▶ **PASSAGE TO READ**
□ □ □ □ □ □ □
Somerville’s Board of Health voted 2-1 this week to reject a proposed COVID-19 vaccination requirement for indoor businesses such as restaurants, gyms, clubs, and theaters.
“I don’t feel like I’m ready to sign on to this mandate for this virus at this time,” said Dr. Brian Green, chair of the health board, during the panel’s meeting prior to the vote Thursday night. “Because what we know about Omicron is that this is not going to have any effect of decreasing transmissibility in the restaurants and gyms.”
Green suggested he could support such a mandate under different circumstances.
“I think this is a really good policy for [an outbreak of] Delta,” he said. “And it’s a really good policy for a community that doesn’t have the kinds of vaccination rates that we already have.” According to the latest city data, 80.4 percent of Somerville residents are fully vaccinated. The city’s positivity rate is 13.23 percent over the past 14 days.
Omicron doesn’t meet the criteria that would make a vaccine mandate effective, he said.
□ □ □ □ □ □ □
▶ **ENTRIES SHOWN**
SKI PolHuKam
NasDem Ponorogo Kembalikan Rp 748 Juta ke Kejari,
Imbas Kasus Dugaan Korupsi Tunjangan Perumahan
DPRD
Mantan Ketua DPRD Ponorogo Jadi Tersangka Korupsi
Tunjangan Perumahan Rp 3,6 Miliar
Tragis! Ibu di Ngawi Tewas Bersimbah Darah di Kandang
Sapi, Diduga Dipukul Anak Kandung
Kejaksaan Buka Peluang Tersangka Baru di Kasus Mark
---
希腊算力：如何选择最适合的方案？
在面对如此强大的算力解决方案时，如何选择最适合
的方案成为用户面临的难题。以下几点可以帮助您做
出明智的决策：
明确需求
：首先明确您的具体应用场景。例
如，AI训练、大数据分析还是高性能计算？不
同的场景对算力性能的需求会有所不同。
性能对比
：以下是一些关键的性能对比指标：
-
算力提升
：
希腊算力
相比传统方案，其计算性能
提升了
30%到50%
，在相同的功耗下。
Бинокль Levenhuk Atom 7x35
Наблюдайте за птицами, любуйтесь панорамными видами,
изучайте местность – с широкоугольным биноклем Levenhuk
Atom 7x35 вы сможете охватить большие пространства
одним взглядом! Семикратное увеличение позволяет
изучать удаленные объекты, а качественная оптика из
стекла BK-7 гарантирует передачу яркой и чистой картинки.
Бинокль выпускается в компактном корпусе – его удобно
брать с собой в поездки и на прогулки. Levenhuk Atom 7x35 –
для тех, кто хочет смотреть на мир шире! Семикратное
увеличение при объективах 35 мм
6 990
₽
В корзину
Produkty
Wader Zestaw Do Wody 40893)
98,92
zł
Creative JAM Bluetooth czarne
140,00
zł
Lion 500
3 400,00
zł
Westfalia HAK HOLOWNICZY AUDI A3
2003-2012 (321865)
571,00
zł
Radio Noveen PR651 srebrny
□ □ □ □ □ □ □
▶ **TASK REQUIREMENTS**
1: List every kind of indoor business that the article on the Somerville Board of Health vote names as covered by the proposed vaccination requirement.
2: Write the next part of the article on the Somerville Board of Health vaccine mandate vote, starting after its last sentence.

▶ **ANSWERS**
1: restaurants, gyms, clubs, theaters

2:
Green said he had wanted to pass the proposed mandate with “half” of his heart.
“And with the other half of my heart, I just keep thinking, is this the way to gain trust,” to convince more people to get vaccinated? Green said.
The lone member of the board to vote for the proposed mandate was Robert Ciccia.
“Our position is, is this reasonable, right?” Ciccia said before the vote. “It’s not, is it perfect? Is it going to solve everything? Because the answer to those two are no. But is it reasonable? I think yeah, it is reasonable.”
Somerville Mayor Katjana Ballantyne said in a statement that the health board meeting highlighted the critical importance of vaccines in battling the pandemic.
“The important takeaway from last night’s hearing is that the Board and the City are in agreement that vaccination is critical to getting this virus under control,” Ballantyne said. “The question for us is which tools do we use to advance that goal. Naturally, we were hoping the Board would support the proposed requirement, but I respect their decision and their thoughtful deliberation, so today we move on to the next effort.”
Ballantyne added that the “focus now, as before, remains fully on using every strategy we have to take on the pandemic. Since day one in office, I’ve had staff doubling down to increase access to testing, masks, vaccines, information, and financial and health supports. This decision will not slow us down, it just adds fuel to our efforts to address the virus on every front.”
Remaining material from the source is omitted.